Interpretation Introduction

Interpretation:

The values of pOH, $\left[{\text{H}}^{\text{+}}\right]$, and $\left[{\text{OH}}^{-}\right]$ of a $\text{0}\text{.20}\text{M}$ ammonium nitrate solution is to be calculated.

Concept introduction:

The pH of a solution can be determined by taking the negative logarithm of the concentration of hydrogen ions in a solution. The pOH of a solution can be determined by taking the negative logarithm of the concentration of ${\text{OH}}^{-}$ ions in a solution. The sum of pH and pOH is equal to $14$.

Answer to Problem 57E

The values of pOH, $\left[{\text{H}}^{\text{+}}\right]$, and $\left[{\text{OH}}^{-}\right]$ of a $\text{0}\text{.20}\text{M}$ ammonium nitrate solution are equal to $\text{9}\text{.04}$, $\text{1}\text{.1}\times {10}^{-5}\text{M}$ and $\text{9}\text{.1}\times {10}^{-10}\text{M}$ respectively.

Explanation of Solution

The pH of a $\text{0}\text{.20}\text{M}$ ammonium nitrate solution is $4.96$.

The value of pOH is calculated by the formula given below.

$\text{pOH}=14-\text{pH}$

Substitute the value of pH in the above equation.

$\begin{array}{rll}\text{pOH}& =& 14-\text{pH}\\ & =& \text{14}-\text{4}\text{.96}\\ & =& \text{9}\text{.04}\end{array}$

Therefore, the value of pOH of the solution is equal to $\text{9}\text{.04}$.

The concentration of ${\text{H}}^{\text{+}}$ ions is calculated by the formula given below.

$\left[{\text{H}}^{\text{+}}\right]={\text{10}}^{-\text{pH}}$

Substitute the value of pH in the above expression.

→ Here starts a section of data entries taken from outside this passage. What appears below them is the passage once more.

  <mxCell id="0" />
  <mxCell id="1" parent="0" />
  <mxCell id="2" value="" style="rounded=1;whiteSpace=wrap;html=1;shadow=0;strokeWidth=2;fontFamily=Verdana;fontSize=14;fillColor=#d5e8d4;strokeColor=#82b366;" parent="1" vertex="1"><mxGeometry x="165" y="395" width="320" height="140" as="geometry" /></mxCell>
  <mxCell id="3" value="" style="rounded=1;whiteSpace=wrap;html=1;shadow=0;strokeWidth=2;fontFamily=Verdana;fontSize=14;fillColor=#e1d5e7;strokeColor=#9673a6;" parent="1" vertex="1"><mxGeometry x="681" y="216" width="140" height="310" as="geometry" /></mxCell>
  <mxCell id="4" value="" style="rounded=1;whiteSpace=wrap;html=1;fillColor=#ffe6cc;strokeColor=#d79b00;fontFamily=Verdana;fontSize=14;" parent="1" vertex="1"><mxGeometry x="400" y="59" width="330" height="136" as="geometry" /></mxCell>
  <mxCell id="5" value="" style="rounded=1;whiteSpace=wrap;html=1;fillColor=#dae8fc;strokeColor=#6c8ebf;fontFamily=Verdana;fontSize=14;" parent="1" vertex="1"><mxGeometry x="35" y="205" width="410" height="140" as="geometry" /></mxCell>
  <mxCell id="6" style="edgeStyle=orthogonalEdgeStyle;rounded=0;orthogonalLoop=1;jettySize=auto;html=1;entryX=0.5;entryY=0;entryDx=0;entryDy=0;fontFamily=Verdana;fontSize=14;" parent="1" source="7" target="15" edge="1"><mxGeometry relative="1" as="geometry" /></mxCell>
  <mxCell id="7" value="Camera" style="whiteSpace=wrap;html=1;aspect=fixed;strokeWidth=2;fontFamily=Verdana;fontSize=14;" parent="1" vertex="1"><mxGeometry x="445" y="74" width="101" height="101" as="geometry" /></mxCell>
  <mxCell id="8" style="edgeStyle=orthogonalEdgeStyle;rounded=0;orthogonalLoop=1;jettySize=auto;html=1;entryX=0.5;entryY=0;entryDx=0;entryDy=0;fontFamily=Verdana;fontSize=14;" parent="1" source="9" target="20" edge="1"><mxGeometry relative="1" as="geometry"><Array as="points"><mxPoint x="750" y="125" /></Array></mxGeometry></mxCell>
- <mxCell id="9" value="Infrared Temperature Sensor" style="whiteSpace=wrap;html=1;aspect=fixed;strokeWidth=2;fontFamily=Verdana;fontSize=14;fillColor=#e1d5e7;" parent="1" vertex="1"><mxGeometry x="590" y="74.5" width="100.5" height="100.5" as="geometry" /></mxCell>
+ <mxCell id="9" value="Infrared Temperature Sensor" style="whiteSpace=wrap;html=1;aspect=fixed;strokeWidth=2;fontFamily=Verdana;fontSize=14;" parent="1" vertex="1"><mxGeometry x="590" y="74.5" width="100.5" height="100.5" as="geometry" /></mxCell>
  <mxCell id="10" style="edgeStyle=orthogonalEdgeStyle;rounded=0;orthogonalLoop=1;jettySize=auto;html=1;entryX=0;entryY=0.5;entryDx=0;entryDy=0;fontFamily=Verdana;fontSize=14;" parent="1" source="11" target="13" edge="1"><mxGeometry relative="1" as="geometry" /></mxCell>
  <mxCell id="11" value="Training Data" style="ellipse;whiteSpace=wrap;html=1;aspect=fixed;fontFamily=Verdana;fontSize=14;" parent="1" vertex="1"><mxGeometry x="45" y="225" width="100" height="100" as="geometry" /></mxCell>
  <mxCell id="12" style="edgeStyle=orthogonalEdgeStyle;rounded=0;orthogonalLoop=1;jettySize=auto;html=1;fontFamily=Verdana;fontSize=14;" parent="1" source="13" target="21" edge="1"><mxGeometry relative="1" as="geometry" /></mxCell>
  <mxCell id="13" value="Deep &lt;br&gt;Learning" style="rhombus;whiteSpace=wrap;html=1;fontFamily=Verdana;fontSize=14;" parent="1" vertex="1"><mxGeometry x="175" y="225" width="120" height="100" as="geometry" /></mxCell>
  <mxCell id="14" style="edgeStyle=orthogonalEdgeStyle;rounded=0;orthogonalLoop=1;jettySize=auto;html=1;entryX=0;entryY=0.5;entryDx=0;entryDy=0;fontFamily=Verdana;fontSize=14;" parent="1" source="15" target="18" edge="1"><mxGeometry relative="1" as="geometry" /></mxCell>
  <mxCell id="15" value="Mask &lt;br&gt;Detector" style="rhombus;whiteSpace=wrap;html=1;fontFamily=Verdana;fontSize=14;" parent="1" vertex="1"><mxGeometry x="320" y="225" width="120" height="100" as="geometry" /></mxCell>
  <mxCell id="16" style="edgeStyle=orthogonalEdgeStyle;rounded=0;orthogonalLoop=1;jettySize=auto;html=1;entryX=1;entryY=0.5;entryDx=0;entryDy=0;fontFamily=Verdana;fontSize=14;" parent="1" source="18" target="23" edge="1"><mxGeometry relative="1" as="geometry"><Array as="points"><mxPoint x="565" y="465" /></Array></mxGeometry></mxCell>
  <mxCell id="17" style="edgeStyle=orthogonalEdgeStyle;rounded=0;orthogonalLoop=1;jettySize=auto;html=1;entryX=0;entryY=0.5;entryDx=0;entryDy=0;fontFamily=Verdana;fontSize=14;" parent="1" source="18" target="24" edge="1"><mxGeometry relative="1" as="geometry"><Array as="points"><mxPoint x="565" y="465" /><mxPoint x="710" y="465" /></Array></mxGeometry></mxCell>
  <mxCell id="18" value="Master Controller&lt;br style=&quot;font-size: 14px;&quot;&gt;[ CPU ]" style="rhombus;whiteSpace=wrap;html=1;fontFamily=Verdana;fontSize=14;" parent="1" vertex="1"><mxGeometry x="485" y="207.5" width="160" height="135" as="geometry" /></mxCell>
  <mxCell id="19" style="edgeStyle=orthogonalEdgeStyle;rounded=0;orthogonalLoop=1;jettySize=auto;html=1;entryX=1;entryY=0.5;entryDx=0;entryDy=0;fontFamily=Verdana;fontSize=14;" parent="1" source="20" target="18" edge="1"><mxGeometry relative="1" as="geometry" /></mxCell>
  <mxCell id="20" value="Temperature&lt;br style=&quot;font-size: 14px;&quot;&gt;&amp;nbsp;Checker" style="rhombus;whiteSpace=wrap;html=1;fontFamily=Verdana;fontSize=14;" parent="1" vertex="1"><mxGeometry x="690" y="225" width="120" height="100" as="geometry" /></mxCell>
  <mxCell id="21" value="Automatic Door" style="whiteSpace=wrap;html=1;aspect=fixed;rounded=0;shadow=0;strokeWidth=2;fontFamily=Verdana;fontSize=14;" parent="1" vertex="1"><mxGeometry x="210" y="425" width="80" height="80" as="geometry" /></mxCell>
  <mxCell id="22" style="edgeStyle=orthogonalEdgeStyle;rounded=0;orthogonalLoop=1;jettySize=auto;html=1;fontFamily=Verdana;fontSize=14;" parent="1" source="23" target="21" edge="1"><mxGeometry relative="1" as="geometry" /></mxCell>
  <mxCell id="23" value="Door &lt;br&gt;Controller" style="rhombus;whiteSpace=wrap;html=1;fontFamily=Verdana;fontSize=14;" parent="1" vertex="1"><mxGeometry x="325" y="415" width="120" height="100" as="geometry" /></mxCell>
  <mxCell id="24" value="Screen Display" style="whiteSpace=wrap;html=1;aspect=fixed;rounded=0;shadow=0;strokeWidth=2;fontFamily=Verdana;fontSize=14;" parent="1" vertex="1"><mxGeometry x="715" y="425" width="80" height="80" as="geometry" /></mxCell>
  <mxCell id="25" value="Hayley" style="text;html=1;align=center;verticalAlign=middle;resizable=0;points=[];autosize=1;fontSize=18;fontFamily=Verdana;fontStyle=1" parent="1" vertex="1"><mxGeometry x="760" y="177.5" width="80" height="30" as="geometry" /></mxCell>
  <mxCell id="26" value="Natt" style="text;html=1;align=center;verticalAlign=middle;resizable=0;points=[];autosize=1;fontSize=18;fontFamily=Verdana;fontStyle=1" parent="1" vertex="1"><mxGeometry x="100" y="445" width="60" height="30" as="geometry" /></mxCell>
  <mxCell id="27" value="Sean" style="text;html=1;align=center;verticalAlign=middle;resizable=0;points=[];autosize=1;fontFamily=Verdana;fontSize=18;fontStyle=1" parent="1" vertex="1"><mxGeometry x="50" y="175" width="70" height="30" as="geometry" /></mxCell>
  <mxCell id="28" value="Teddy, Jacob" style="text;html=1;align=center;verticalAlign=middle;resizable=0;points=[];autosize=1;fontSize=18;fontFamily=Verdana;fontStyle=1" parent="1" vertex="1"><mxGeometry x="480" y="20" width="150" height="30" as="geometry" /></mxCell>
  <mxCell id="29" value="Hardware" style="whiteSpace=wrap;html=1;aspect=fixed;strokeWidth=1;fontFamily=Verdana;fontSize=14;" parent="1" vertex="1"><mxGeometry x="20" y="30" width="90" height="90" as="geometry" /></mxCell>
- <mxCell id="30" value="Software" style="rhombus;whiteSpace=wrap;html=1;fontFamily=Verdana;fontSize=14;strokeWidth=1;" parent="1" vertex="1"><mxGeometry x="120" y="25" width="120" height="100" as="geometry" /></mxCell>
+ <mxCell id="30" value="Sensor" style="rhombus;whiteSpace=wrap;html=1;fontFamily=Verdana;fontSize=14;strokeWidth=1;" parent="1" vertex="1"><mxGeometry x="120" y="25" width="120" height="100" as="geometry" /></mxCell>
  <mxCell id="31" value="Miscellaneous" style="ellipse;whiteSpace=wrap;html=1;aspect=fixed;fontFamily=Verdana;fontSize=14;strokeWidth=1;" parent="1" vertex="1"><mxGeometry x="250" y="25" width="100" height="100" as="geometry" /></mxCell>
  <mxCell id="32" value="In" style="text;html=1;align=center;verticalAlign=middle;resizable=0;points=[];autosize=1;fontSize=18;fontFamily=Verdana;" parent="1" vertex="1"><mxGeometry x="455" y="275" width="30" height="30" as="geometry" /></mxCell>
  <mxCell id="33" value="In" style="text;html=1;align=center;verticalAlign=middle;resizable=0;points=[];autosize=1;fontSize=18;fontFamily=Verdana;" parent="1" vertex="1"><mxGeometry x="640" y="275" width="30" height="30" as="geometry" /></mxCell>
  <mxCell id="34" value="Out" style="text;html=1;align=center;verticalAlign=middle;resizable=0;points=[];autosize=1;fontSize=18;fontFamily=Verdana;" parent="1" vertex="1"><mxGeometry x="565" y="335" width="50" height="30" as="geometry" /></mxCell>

$\begin{array}{rll}\left[{\text{H}}^{\text{+}}\right]& =& {\text{10}}^{-\text{pH}}\\ & =& {10}^{-4.96}\\ & =& 1.09\times {10}^{-5}\text{M}\\ & \approx & \text{1}\text{.1}\times {10}^{-5}\text{M}\end{array}$

Therefore, the value of concentration of ${\text{H}}^{\text{+}}$ ions is equal to $\text{1}\text{.1}\times {10}^{-5}\text{M}$.

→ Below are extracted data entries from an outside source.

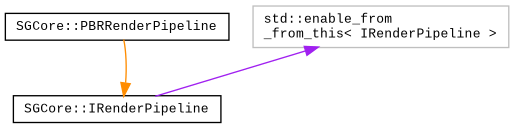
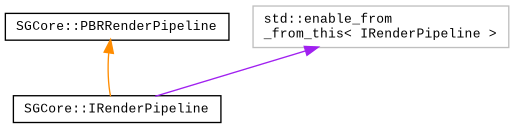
  digraph {
    fontname="Liberation Mono"
    node [color=black fillcolor=white fontname="Liberation Mono" fontsize=10 shape=record style=filled]
    edge [dir=back fontname="Liberation Mono" fontsize=10 labelfontname=Helvetica labelfontsize=10 style=solid]
    n1 [fontcolor=black height=0.2 label="SGCore::PBRRenderPipeline" width=0.4]
    n2 [height=0.2 label="SGCore::IRenderPipeline" width=0.4]
    n3 [color=grey75 height=0.2 label="std::enable_from\l_from_this\< IRenderPipeline \>" width=0.4]
-   n2 -> n1 [color=darkorange]
+   n1 -> n2 [color=darkorange]
    n3 -> n2 [color=purple]
  }
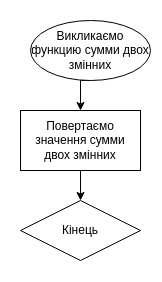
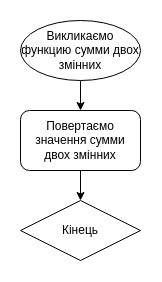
  <mxCell id="0" />
  <mxCell id="1" parent="0" />
  <mxCell id="2" style="edgeStyle=orthogonalEdgeStyle;rounded=0;orthogonalLoop=1;jettySize=auto;html=1;exitX=0.5;exitY=1;exitDx=0;exitDy=0;entryX=0.5;entryY=0;entryDx=0;entryDy=0;" edge="1" parent="1" source="3" target="5"><mxGeometry relative="1" as="geometry" /></mxCell>
- <mxCell id="3" value="Викликаємо функцию сумми двох змінних" style="ellipse;whiteSpace=wrap;html=1;" vertex="1" parent="1"><mxGeometry x="30" y="20" width="120" height="60" as="geometry" /></mxCell>
+ <mxCell id="3" value="Викликаємо функцию сумми двох змінних" style="ellipse;whiteSpace=wrap;html=1;" vertex="1" parent="1"><mxGeometry x="20" y="20" width="120" height="60" as="geometry" /></mxCell>
  <mxCell id="4" style="edgeStyle=orthogonalEdgeStyle;rounded=0;orthogonalLoop=1;jettySize=auto;html=1;exitX=0.5;exitY=1;exitDx=0;exitDy=0;entryX=0.5;entryY=0;entryDx=0;entryDy=0;" edge="1" parent="1" source="5" target="6"><mxGeometry relative="1" as="geometry" /></mxCell>
- <mxCell id="5" value="Повертаємо значення сумми двох змінних" style="rounded=0;whiteSpace=wrap;html=1;" vertex="1" parent="1"><mxGeometry x="20" y="110" width="120" height="60" as="geometry" /></mxCell>
+ <mxCell id="5" value="Повертаємо значення сумми двох змінних" style="whiteSpace=wrap;html=1;rounded=1;" vertex="1" parent="1"><mxGeometry x="20" y="110" width="120" height="60" as="geometry" /></mxCell>
  <mxCell id="6" value="Кінець" style="rhombus;whiteSpace=wrap;html=1;" vertex="1" parent="1"><mxGeometry x="20" y="200" width="120" height="60" as="geometry" /></mxCell>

The value of ionic product of water $\left({\text{K}}_{\text{w}}={10}^{-14}\right)$ is calculated by the formula given below.

$\left[{\text{H}}^{\text{+}}\right]\left[{\text{OH}}^{-}\right]={\text{K}}_{\text{w}}$

Rearrange the above equation to obtain the value of $\left[{\text{OH}}^{-}\right]$.

$\begin{array}{rll}\left[{\text{H}}^{\text{+}}\right]\left[{\text{OH}}^{-}\right]& =& {\text{K}}_{\text{w}}\\ \left[{\text{OH}}^{-}\right]& =& \frac{{\text{K}}_{\text{w}}}{\left[{\text{H}}^{\text{+}}\right]}\end{array}$

Substitute the values of ${\text{K}}_{\text{w}}$ and $\left[{\text{H}}^{\text{+}}\right]$ in the above expression.

$\begin{array}{rll}\left[{\text{OH}}^{-}\right]& =& \frac{{\text{K}}_{\text{w}}}{\left[{\text{H}}^{\text{+}}\right]}\\ & =& \frac{{10}^{-14}}{\text{1}\text{.1}\times {10}^{-5}}\\ & =& 9.09\times {10}^{-10}\text{M}\\ & \approx & \text{9}\text{.1}\times {10}^{-10}\text{M}\end{array}$

Therefore, the value of concentration of ${\text{OH}}^{-}$ ions is equal to $\text{9}\text{.1}\times {10}^{-10}\text{M}$.

Conclusion

The value of pOH of $\text{0}\text{.20}\text{M}$ ammonium nitrate solution is equal to $\text{9}\text{.04}$, the value of ${\text{H}}^{\text{+}}$ ions is equal to $\text{1}\text{.1}\times {10}^{-5}\text{M}$ and the value of $\left[{\text{OH}}^{-}\right]$ is equal to $\text{9}\text{.1}\times {10}^{-10}\text{M}$.